Is he wrong or do I not get it? Is it considered a repeated measure even if I am only interested in the pairwise comparison at each time-point and not in a comparison of different time points?

How should I respond?

Unless you've left some information out, it looks to me like you're both wrong.

I agree that if you're just comparing the two groups within a time point, this would not be repeated measures (though it's not clear to me that this comparison is necessarily valuable, I'll have to take your word for that).

If you're picking a time point and saying "how do A and B compare" then the values in A and in B would not seem to be paired. That would be independent samples, wouldn't it?

As such, I don't see how the signed rank test applies.

[However, if you're repeating the comparison at several time points, I don't know that separate models/tests is necessarily the ideal choice; that may depend in part on exactly what information you seek/what conclusions you're trying to draw]

It's of course difficult to know how to respond to a reviewer without understanding the full scope of the analysis and manuscript, but I have a couple of thoughts.

Since your dependent variable is measured on an ordinal scale of 1 to 10, the reviewer is probably off the mark suggesting you find a "transformation" presumably to change the variable to one that is approximately marginally normal.

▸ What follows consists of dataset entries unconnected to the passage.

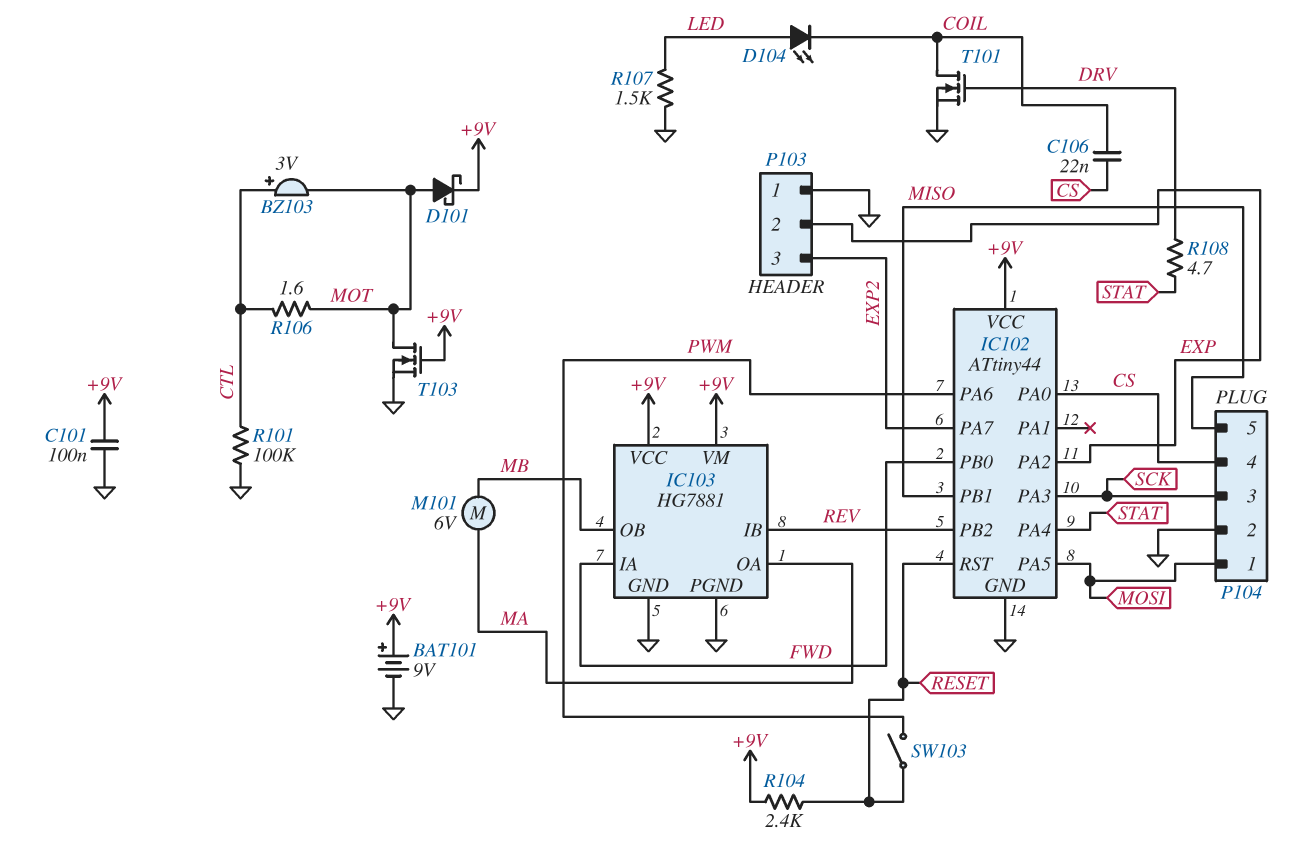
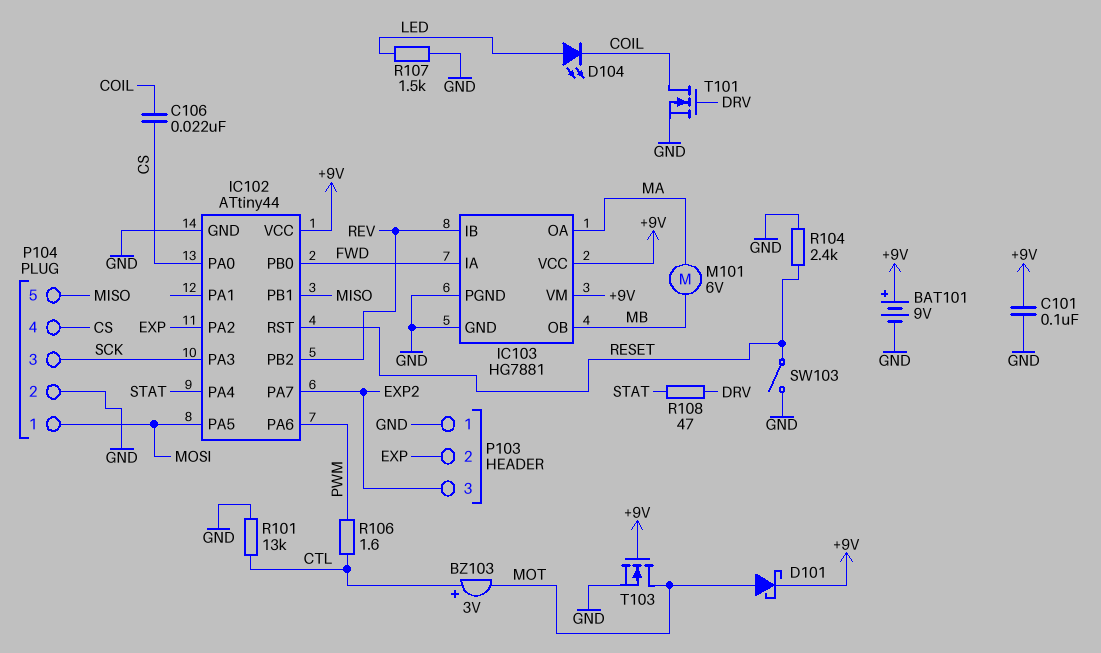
R101: 100k (CTL, GND) -> 13k (CTL, GND)
R104: 2.4k (+9V, RESET) -> 2.4k (GND, RESET)
R106: 1.6 (CTL, MOT) -> 1.6 (CTL, PWM)
R108: 4.7 (DRV, STAT) -> 47 (DRV, STAT)
SW103: switch (PWM, RESET) -> switch (GND, RESET)

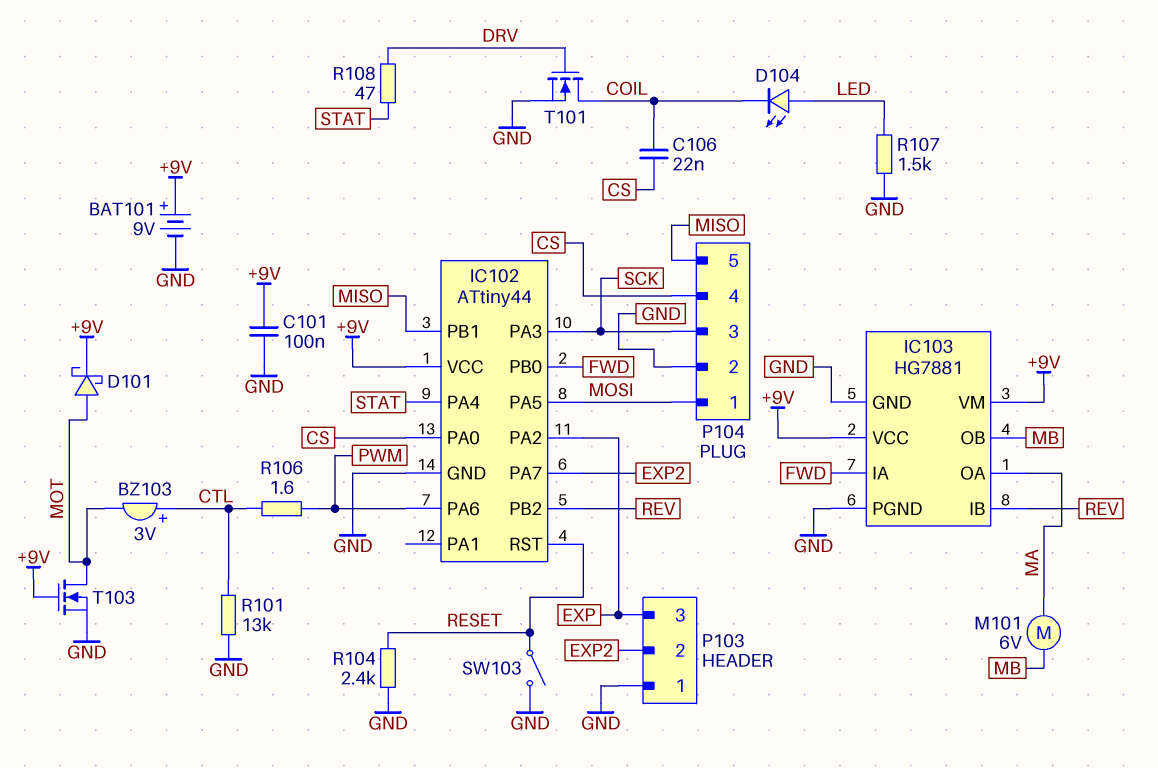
P103 pin 2: EXP -> EXP2
P103 pin 3: EXP2 -> EXP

Your instinct to use a nonparametric test was a good one. But the reviewer does have a point that it usually is desirable to put all the measurements together in one model.

There may be a nonparametric model to handle this design, but I'm not aware of one. Friedman or Quade won't work. There are some options discussed in Feys 2016, but I'm not really familiar with them.

My advice would be to use ordinal regression, which will allow for mixed effects to take into account the fact that there are multiple measurements on the same subject. The ease of conducting ordinal regression differs with different software packages. It's rather easy and flexible in R.